Copy each entry verbatim, excluding its images.

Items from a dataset
:::::
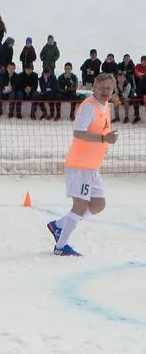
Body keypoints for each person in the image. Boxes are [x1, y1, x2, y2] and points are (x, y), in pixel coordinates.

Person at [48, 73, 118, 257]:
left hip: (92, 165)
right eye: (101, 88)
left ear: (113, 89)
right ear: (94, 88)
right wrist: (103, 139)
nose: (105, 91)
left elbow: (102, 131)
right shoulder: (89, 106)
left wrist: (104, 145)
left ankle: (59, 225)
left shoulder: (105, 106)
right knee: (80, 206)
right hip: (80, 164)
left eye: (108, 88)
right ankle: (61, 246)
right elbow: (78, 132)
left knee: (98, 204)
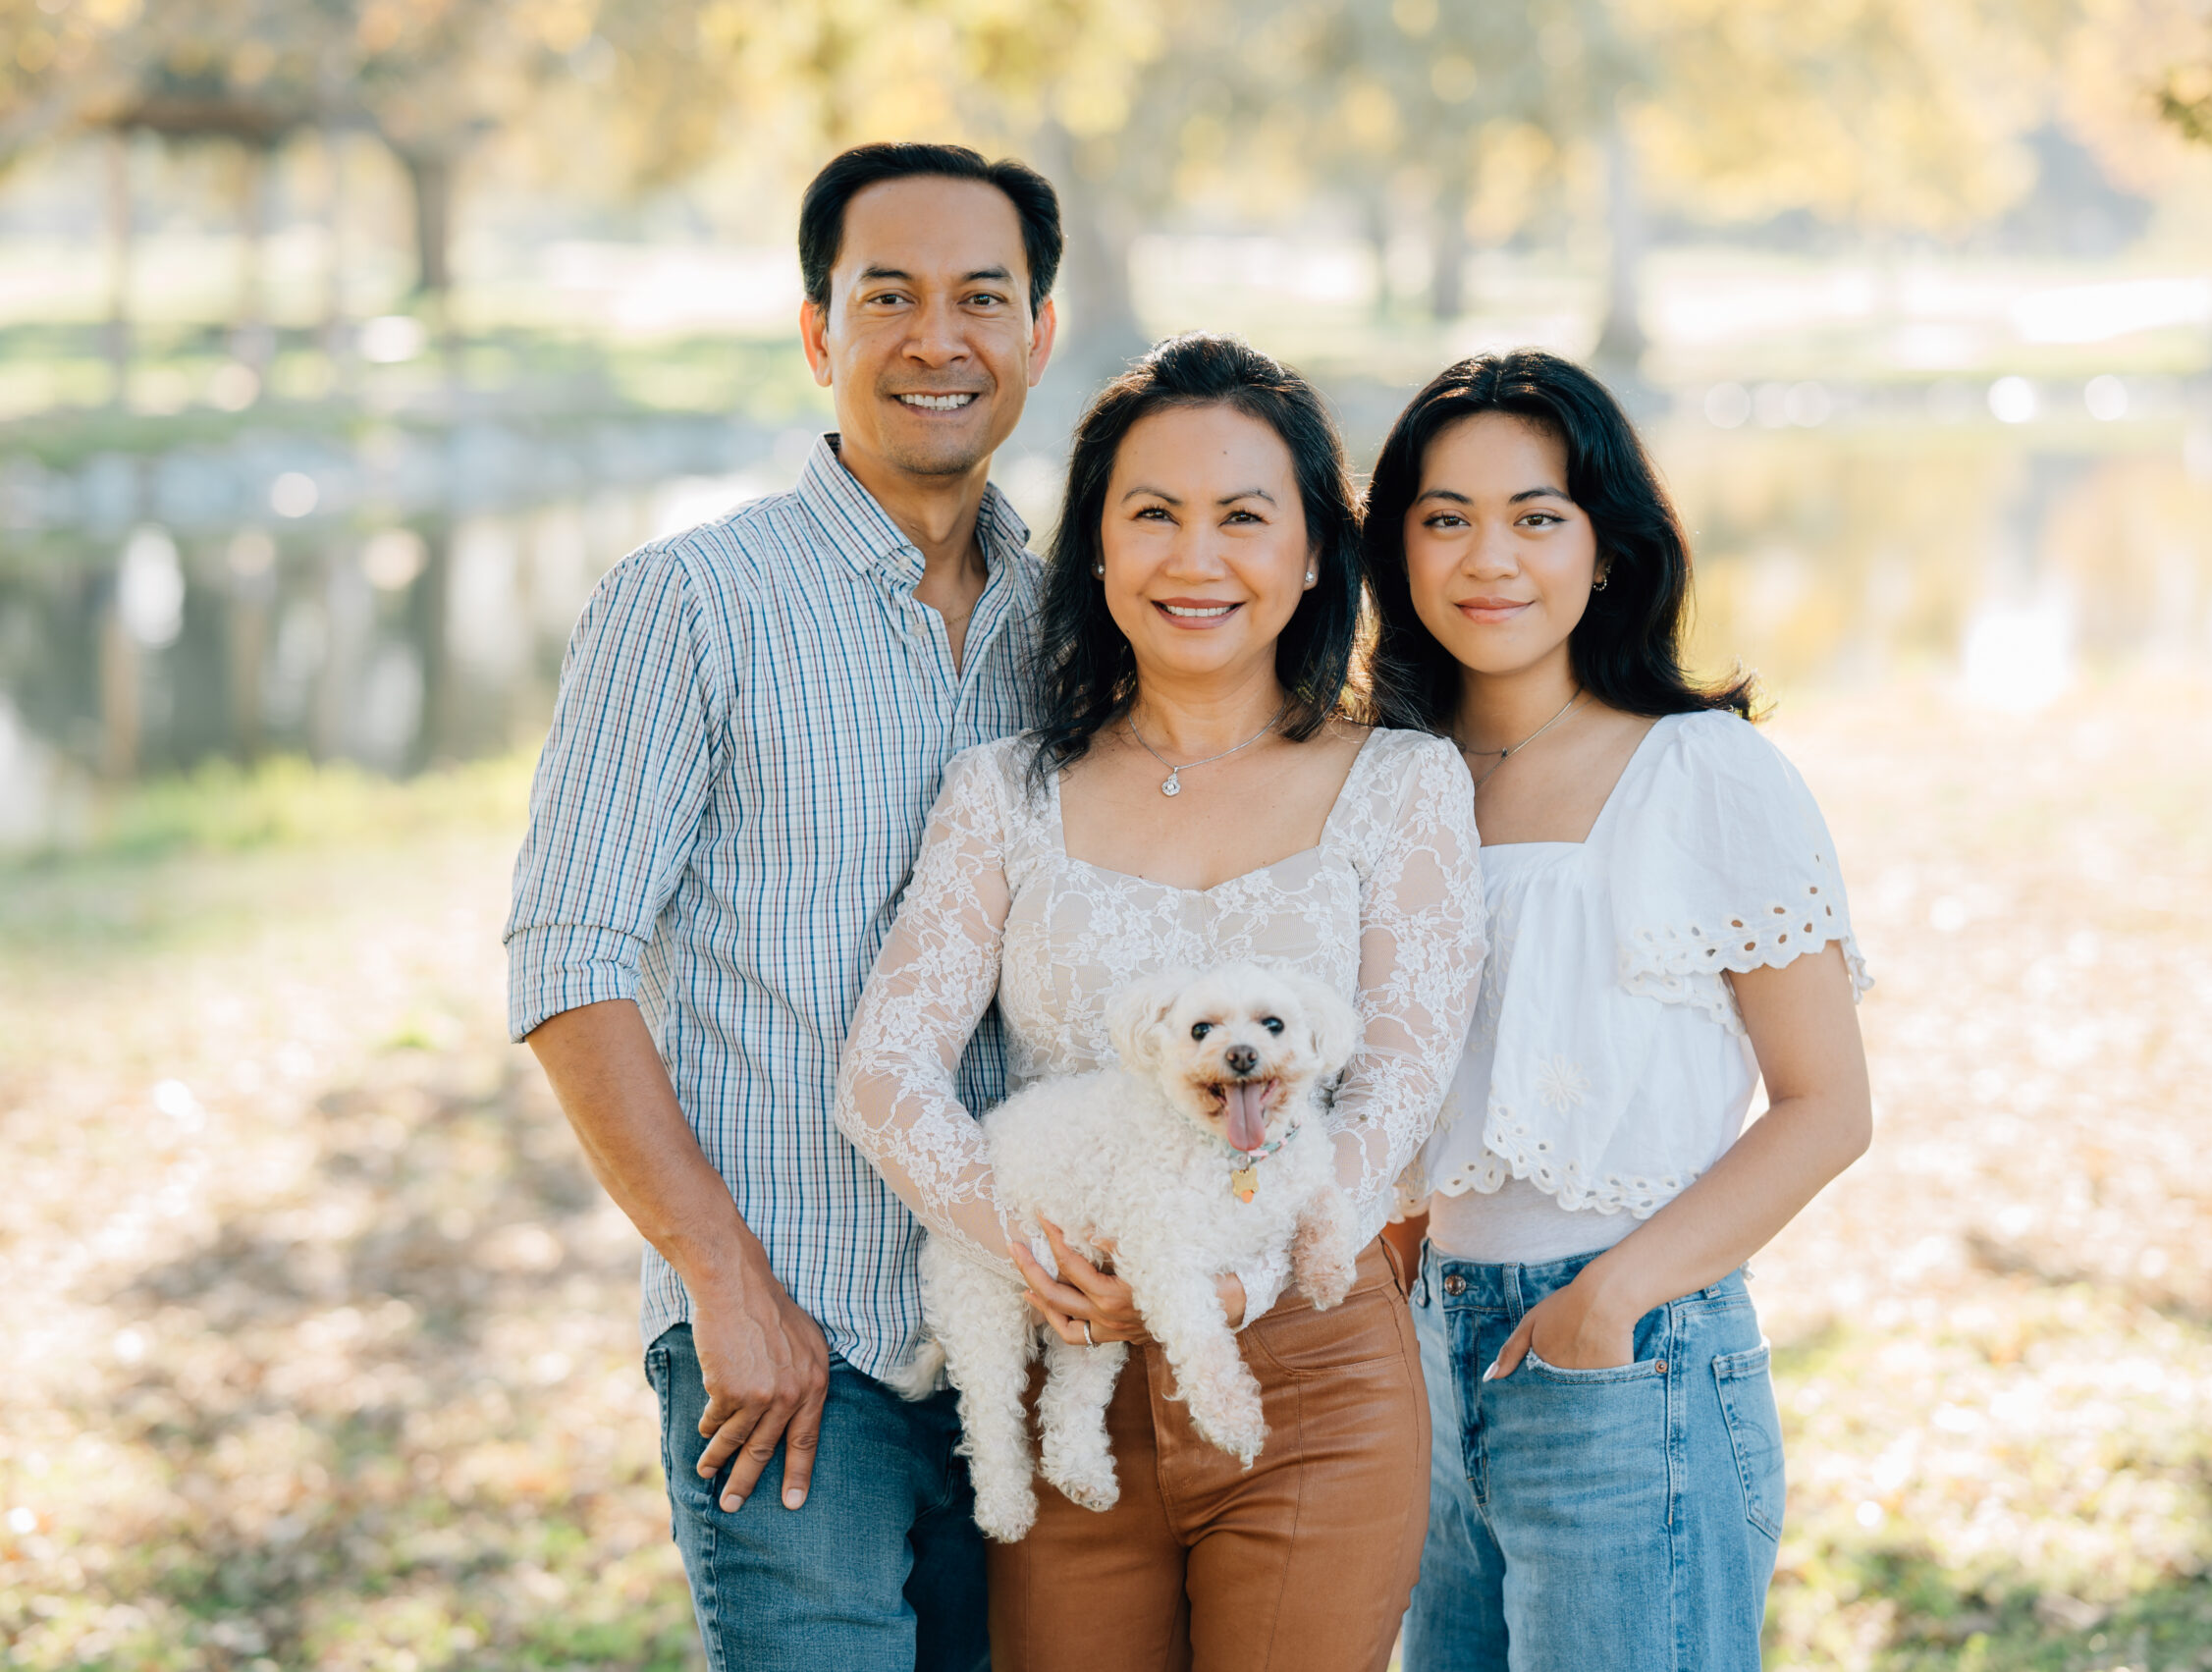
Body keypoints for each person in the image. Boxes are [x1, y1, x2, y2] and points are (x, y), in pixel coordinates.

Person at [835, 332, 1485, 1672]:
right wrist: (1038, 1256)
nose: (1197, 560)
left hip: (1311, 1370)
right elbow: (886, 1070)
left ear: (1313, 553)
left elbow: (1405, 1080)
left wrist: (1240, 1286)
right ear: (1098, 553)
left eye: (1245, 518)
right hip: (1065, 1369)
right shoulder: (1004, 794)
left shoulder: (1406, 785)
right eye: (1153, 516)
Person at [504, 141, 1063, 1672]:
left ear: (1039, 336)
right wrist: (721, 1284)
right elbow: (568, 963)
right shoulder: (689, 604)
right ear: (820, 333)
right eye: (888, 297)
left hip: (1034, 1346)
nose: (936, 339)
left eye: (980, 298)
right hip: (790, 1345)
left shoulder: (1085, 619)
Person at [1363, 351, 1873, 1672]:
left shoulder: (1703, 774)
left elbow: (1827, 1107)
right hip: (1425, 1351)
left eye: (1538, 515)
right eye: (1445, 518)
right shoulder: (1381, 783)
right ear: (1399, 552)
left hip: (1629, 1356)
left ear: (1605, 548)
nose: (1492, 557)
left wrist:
:::::
*Response area:*
Body keypoints for each person in the image. Boxes are [x1, y1, x2, y2] and points are (x, y), in pixel coordinates.

Person at [48, 73, 118, 257]:
left hip: (92, 165)
right eye: (101, 88)
left ear: (113, 89)
right ear: (94, 88)
right wrist: (103, 139)
nose: (105, 91)
left elbow: (102, 131)
right shoulder: (89, 106)
left wrist: (104, 145)
left ankle: (59, 225)
left shoulder: (105, 106)
right knee: (80, 206)
right hip: (80, 164)
left eye: (108, 88)
right ankle: (61, 246)
right elbow: (78, 132)
left knee: (98, 204)
Body keypoints for each person in the image. Boxes are [x1, y1, x2, y2] and points are (x, y), in pixel coordinates.

Person at [835, 332, 1485, 1672]:
right wrist: (1038, 1256)
nose: (1197, 560)
left hip: (1311, 1370)
right elbow: (886, 1070)
left ear: (1313, 553)
left elbow: (1405, 1080)
left wrist: (1240, 1286)
right ear: (1098, 553)
left eye: (1245, 518)
right hip: (1065, 1369)
right shoulder: (1004, 794)
left shoulder: (1406, 785)
right eye: (1153, 516)
Person at [504, 141, 1063, 1672]:
left ear: (1039, 336)
right wrist: (721, 1284)
right elbow: (568, 963)
right shoulder: (689, 604)
right ear: (820, 333)
right eye: (888, 297)
left hip: (1034, 1346)
nose: (936, 339)
left eye: (980, 298)
right hip: (790, 1345)
left shoulder: (1085, 619)
Person at [1363, 351, 1873, 1672]:
left shoulder: (1703, 774)
left elbow: (1827, 1107)
right hip: (1425, 1351)
left eye: (1538, 515)
right eye: (1445, 518)
right shoulder: (1381, 783)
right ear: (1399, 552)
left hip: (1629, 1356)
left ear: (1605, 548)
nose: (1492, 557)
left wrist:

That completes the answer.